Brendan wrote:
Not disabling processors is a good thing (how about an 8 way opteron motherboard
) I'm a bit dubious as to the costs though... Also "if all is well, the page shouldn't have been in use anyway" doesn't necessarily apply when you consider pages sent to swap and memory mapped files, or space used for rapidly changing message queues.
Pages sent to swap, and unmapped pages of memory mapped files were not in use recently. When they are being mapped, you first load it, then map it and then invlpg yourself. No problemo.
Firstly if a page isn't present you can just map a page and flush the TLB on the local CPU. If another processor tries to access the page it might still be 'not present' in the TLB so you'd need to try INVLPG and see if that fixes things before mapping a page. INVLPG is much quicker than messing about with IPIs so we can forget about the costs involved with mapping a page.
True, for mapping pages you don't have to signal anybody.
Next, if a page is unmapped in part of the address space that is only ever used by a single thread (my OS supports this & calls it "thread space") then you can forget about TLBs on the other CPU.
If a page is unmapped in part of the address space that is shared by multiple threads (my OS calls this "process space"), then you only have to worry about flushing TLB's on other CPUs if they are running threads that belong to the same process.
My OS doesn't support thread space, for instance. When unmapping a page you unmap it (1), you clear your own cache (2), you send messages to all processors (not only those running threads, see later) (3), and you continue doing whatever you were doing.
Theoretical situation about a race condition: You have a process A and a process B, and a process C. A uses 3 pages(0-2), B uses 3 pages (3-5). Process A is reading from all three pages on processor 1, B is reading from all three pages, C has no relevant issues other than not being A. Processor 0 switches from A to C, processor 1 sees B needing a page, unmaps page #2 from space in process A, process not active, no ipi's. Processor 0 switches back to A, still using the old TLB entry mapping page 2 of A to the page in the cache, and thereby overwrites B's data.
You want to signal all processors.
My processes (applications, drivers, etc) have a flag in the executable file header that says if it supports multi-processor. If this flag is clear the scheduler will not allow more than one thread from the process to be running. I expect that most processes will not set this flag. Also if the process only has 1 thread there's no problem. For a very rough estimate I guess that I'll only need to worry about TLBs on other CPUs in process space about %15 of the time.
That's very ugly. Multiprocessor things also occur with ALL multithreading programs, and if you don't multithread there's nothing the other processor can do about it. What's the use of the bit?
If my OS is running under a steady load (e.g. server) the kernel won't have any/much overhead from TLB flushes. If the kernel is under fluctuating load (multi-processor desktop machine?) then there's some overhead in idle time (negligable).
If it's under a steady load you'll see much processes starting, terminating, worker threads picking up tasks, buffer pages being swapped in & out, so you'll have a lot of work on your hands.
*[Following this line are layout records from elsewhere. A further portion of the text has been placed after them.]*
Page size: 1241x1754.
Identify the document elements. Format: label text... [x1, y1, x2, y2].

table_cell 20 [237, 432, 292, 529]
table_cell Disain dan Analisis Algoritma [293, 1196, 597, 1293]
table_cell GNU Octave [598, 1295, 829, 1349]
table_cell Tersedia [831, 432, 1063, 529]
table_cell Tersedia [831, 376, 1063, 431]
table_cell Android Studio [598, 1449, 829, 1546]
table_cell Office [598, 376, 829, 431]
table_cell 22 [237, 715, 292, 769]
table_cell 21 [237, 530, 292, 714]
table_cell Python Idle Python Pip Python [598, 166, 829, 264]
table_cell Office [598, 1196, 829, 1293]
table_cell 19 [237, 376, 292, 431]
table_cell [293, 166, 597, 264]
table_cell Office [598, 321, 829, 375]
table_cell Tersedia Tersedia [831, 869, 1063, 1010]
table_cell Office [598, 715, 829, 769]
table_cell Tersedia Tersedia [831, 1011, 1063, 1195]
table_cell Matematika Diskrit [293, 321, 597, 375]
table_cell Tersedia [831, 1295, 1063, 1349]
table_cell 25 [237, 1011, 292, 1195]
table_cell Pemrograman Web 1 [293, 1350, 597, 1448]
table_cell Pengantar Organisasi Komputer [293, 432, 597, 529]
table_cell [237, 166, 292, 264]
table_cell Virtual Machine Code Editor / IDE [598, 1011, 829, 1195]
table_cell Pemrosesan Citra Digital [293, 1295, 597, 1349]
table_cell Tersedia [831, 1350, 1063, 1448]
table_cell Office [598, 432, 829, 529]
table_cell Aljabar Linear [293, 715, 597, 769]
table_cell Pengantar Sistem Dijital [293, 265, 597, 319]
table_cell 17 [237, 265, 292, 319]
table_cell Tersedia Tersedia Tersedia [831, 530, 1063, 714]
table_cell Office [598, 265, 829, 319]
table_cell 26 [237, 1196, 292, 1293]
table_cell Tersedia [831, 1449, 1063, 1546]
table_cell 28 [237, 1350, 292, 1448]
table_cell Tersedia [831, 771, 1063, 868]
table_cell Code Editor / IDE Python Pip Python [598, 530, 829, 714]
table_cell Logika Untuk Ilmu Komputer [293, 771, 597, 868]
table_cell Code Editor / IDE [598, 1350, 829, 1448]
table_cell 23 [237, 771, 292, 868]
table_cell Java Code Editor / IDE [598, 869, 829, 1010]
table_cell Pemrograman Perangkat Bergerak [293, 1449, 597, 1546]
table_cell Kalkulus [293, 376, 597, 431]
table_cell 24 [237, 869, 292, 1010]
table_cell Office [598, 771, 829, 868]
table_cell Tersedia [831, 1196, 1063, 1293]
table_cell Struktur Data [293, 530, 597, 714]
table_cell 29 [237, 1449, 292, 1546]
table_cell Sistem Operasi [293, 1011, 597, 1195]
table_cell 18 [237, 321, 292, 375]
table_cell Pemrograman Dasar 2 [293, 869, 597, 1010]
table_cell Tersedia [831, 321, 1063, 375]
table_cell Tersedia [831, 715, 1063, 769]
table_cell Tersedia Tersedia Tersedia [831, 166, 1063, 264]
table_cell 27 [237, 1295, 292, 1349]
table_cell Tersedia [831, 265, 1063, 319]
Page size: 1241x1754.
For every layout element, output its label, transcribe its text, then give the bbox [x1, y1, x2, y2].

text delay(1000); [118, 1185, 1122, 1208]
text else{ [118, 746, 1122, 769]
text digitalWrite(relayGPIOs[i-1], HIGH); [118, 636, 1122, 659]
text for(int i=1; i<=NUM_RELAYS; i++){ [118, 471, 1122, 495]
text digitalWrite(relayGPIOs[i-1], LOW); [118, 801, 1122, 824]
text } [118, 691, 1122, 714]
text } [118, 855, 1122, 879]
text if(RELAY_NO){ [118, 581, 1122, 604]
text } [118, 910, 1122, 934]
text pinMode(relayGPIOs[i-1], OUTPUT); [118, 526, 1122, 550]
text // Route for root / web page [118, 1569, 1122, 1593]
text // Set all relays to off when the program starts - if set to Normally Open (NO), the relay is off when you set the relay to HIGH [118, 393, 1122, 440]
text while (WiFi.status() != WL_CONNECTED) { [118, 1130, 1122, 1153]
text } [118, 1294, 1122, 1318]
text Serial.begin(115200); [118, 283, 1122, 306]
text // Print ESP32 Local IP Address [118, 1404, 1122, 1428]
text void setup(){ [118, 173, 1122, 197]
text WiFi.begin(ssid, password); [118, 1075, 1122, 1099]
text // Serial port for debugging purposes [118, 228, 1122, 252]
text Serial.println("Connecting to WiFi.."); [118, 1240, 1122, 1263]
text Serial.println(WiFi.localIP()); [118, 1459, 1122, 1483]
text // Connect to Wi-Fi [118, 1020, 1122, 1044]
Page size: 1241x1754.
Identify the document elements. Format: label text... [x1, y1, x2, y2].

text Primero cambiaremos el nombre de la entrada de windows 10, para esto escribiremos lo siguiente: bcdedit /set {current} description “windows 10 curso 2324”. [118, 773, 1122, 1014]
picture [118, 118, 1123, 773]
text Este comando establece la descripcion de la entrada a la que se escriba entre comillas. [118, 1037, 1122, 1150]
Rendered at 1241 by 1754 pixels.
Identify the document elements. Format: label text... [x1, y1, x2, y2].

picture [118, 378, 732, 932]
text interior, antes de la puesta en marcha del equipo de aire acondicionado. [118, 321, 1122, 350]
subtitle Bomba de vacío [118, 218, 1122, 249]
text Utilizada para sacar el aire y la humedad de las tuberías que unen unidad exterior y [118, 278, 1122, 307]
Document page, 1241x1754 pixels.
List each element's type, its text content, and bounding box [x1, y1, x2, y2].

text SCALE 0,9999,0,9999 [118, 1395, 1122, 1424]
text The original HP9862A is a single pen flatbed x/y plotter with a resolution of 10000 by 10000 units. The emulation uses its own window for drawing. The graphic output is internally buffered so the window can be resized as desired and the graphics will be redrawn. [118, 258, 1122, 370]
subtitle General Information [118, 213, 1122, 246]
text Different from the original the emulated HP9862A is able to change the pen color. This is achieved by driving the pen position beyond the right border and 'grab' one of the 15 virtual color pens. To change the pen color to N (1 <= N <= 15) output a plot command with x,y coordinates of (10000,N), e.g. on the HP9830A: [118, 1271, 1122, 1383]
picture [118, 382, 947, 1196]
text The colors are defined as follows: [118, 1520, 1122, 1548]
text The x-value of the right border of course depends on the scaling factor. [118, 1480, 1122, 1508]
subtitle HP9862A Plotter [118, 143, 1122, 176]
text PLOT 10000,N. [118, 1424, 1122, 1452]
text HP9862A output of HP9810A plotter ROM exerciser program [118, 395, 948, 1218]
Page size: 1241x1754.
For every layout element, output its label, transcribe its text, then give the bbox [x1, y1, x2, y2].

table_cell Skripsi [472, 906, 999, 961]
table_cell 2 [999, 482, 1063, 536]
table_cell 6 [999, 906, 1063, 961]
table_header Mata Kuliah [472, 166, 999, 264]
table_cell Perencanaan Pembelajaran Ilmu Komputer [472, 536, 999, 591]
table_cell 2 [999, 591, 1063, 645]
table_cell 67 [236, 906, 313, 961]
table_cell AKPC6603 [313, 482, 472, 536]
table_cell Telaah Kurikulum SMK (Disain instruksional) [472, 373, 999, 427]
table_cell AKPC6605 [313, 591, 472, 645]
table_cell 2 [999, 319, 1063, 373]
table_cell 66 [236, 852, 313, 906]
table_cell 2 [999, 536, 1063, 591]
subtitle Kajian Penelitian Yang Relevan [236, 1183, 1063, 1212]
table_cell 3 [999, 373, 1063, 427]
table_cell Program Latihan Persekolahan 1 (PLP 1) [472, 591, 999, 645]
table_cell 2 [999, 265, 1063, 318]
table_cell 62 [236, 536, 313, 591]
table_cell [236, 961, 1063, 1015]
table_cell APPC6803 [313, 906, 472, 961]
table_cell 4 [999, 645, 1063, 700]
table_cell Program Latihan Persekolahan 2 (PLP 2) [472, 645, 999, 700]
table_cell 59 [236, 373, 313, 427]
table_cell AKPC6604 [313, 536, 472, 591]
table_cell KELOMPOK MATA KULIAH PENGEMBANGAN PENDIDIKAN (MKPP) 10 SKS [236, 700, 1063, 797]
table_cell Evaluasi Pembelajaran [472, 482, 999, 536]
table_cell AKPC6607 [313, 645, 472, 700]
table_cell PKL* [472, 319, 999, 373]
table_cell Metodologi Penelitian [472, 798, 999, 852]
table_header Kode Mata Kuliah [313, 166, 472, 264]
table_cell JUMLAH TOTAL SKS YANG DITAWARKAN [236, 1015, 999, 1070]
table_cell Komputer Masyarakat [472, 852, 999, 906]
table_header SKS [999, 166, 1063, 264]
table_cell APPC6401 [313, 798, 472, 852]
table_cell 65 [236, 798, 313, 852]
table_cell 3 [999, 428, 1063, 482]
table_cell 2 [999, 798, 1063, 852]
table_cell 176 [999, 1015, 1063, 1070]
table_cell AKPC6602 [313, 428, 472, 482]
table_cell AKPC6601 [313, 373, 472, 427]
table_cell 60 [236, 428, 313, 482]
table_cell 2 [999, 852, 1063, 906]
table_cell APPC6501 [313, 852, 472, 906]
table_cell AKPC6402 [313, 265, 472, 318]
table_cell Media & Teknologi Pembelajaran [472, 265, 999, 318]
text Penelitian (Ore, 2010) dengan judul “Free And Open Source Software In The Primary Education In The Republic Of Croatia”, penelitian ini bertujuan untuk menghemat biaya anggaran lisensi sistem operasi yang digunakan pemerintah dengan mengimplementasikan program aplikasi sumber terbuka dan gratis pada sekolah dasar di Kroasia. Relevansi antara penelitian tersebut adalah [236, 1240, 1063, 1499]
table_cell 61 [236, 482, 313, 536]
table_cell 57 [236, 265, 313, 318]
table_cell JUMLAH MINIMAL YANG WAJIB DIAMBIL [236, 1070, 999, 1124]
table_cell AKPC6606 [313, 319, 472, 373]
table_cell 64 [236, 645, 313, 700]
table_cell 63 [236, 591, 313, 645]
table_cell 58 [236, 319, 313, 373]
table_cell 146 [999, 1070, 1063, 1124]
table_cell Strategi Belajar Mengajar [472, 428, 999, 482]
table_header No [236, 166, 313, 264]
In addition it's a micro-kernel (device drivers, VFS, etc are processes) - it's not going to be changing pages as much as a monolithic kernel.
What's different between a monolithic kernel and a microkernel that makes you say this? I actually dare say you'll keep getting TLB flushes. You might be different from a traditional monolithic kernel that you don't load the code you never use in the first place. That doesn't make you any better though, all your processes are in separate pages, giving a load of overhead a monolithic kernel can beat easily. (yes, an optimized microkernel can be faster than a non-optimized monolithic kernel, pretty *duh* if you ask me). I'm still going for hybrid
. Am considering making two different ones at different syscalls...